Inspiration behind substitution of main variable in Cardano's solution

Question

Suppose the solutions to a general cubic equation $ax^3+bx^2+cx+d=0$ are to be found. Then according to Cardano's method, First a variable substitution must be carried on to convert the general cubic to depressed cubic. $$ax^3+bx^2+cx+d=0\rightarrow t^3+pt+q=0\ \text{where $t=x-\frac{b}{3a}$}$$ This seems pretty clear but what happens next is not so obvious for me.

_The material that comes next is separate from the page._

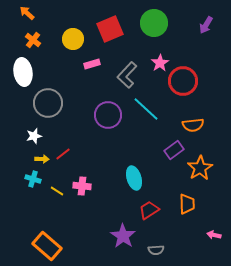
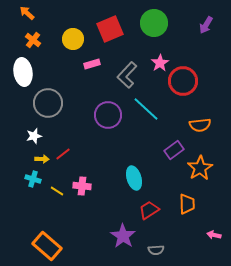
orange semicircle: moved 7 px right
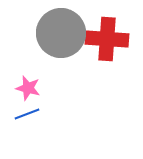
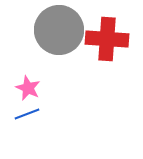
gray circle: moved 2 px left, 3 px up
pink star: rotated 10 degrees clockwise
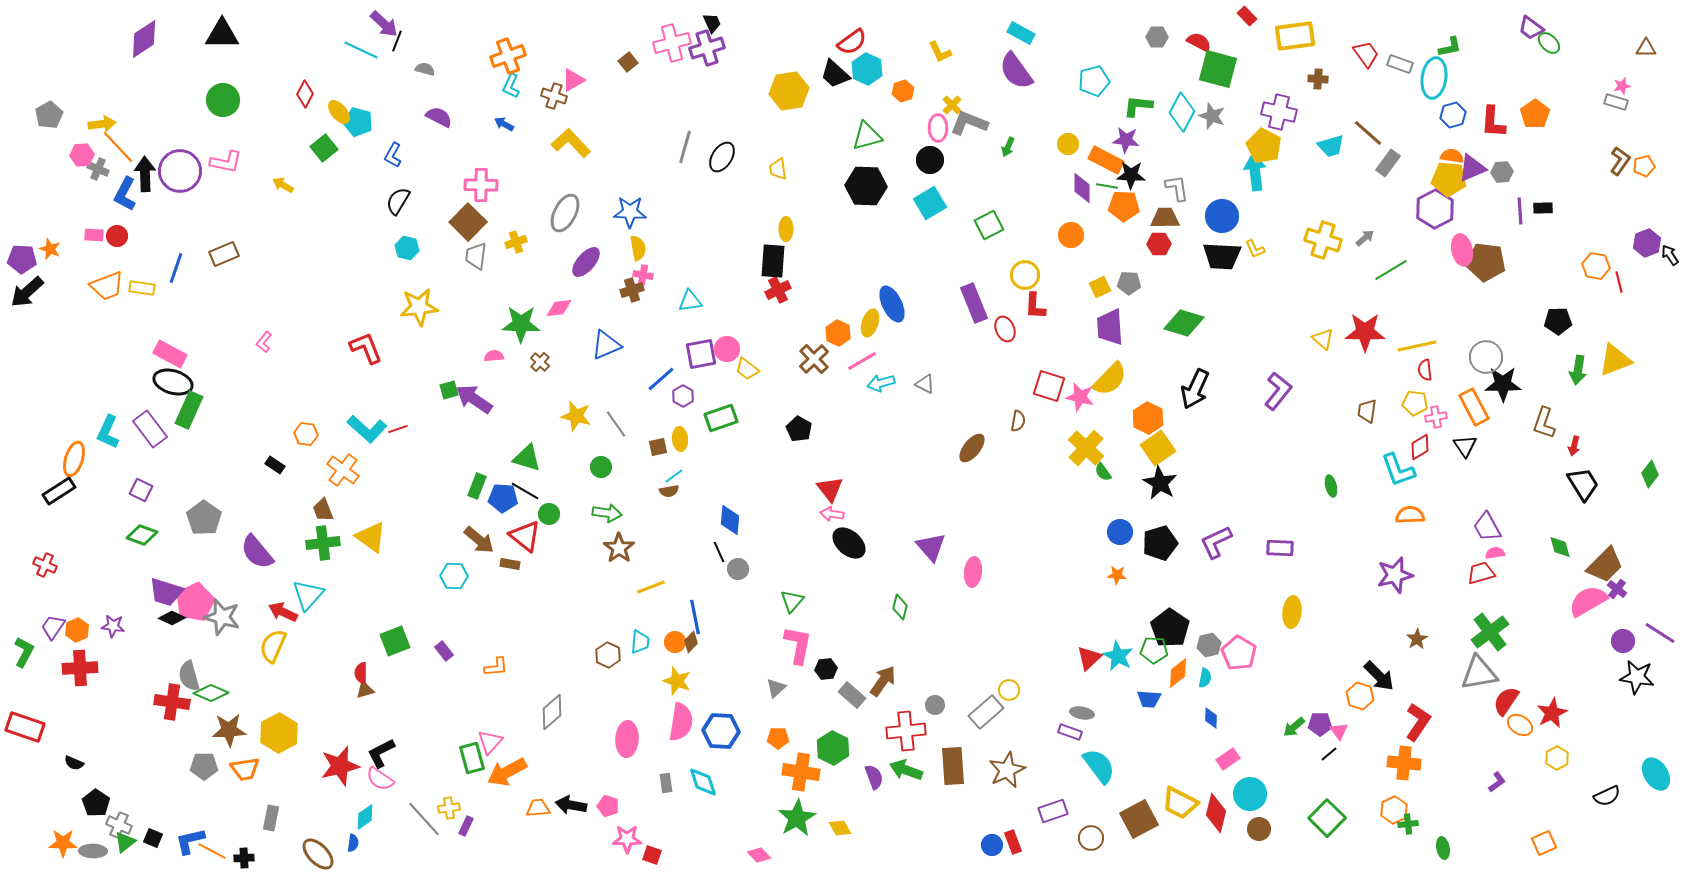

Now we take $t=u+v$ to get $u^3+v^3+(3uv+p)(u+v)+q=0$. Assuming $3uv+p=0$, we get the system $$u^3+v^3=-q$$ $$uv=\frac{-p}{3}$$. Using Vieta's formula, the quadratic equation with $u^3$ and $v^3$ as roots is $$x^2+qx-\frac{p^3}{27}=0$$ Now the roots for quadratic can be found by analysing the discriminant.

My doubt is that what was the inspiration behind assuming $3uv+p=0$, except helping to form the quadratic equation.

Please help

THANKS

Answer 1

One source of inspiration may have been looking at the binomial expansion of $(u+v)^3$ and mapping it to the cubic $t^3 + pt +q = 0$.

$$\begin{align*}(u+v)^3 &= u^3 +3 u^2v +3uv^2+v^3 \\ \\ &= u^3+v^3+3uv(u+v) \\ \\ (u+v)^3 - 3uv(u+v)-(u^3+v^3)&= 0\\ \end{align*}$$

Substituting $t =u+v$ yields

$$t^3-3uvt-(u^3+v^3) =0$$

Which forces the equalities $$ p = -3uv$$ $$q= -(u^3+v^3)$$ to complete the mapping of the depressed cubic equation to the equation for the cube of a binomial.

Is this what really happened historically? I don't know. Probably not.

Answer 2

There is a geometric picture behind this. The expression $(u+v)^3$ can be visualized as a cube subdivided into eight rectangular solids of sides $u\times u\times u$, $u\times u\times v$ (permuted three ways), $u\times v\times v$ (permuted three ways), and $v\times v\times v$. As an alternative, however, it can be understood as subdivided into five rectangular solids of sides $u\times u\times u$, $t\times u\times v$ (cyclically permuted three ways), and $v\times v\times v$.

If $p$ and $q$ are negative, the equation $t^3+pt=-q$ can be understood geometrically as saying that if from a cube of side $t$ a rectangular solid of length $t$ and cross-sectional area $-p$ is removed, or three rectangular solids of length $t$ and cross-sectional area $-\frac{p}{3}$ are removed, then the remaining volume is $-q$. If we arrange for the cross-sectional area $-\frac{p}{3}$ to be that of a $u\times v$ rectangle, then the remaining volume will consist of a cube of side $u$ and a cube of side $v$. Hence we have $$ v=-\frac{p}{3u},\quad u^3+v^3=-q, $$ which is quadratic in $u^3$.

This doesn't come completely out of the blue: at the point in time when Tartaglia solved the depressed cubic, there was a 3500 year history of solving quadratics using an analogous 2-dimensional geometric picture. The ancient Mesopotamians, for example, solved, in essence, the problem of finding $t$ given that $t(t+a)=b$. They did this by arranging a square of side $t$, a square of side $\frac{a}{2}$, and rectangles of dimensions $t\times\frac{a}{2}$ and $\frac{a}{2}\times t$ into a square of side $t+\frac{a}{2}$, which must then have area $b+\left(\frac{a}{2}\right)^2$. From $\left(t+\frac{a}{2}\right)^2=b+\left(\frac{a}{2}\right)^2$, one can compute $t+\frac{a}{2}$ and hence $t$. Although the Mesopotamian algorithms were described in words only, accompanied neither by equations nor by geometric diagrams, a careful analysis by Jens Høyrup of the geometric terminology used provides convincing evidence that this was how they understood their procedures. Closer to the time of Tartaglia, al-Khwarizmi solved quadratics by methods based on a similar geometric picture.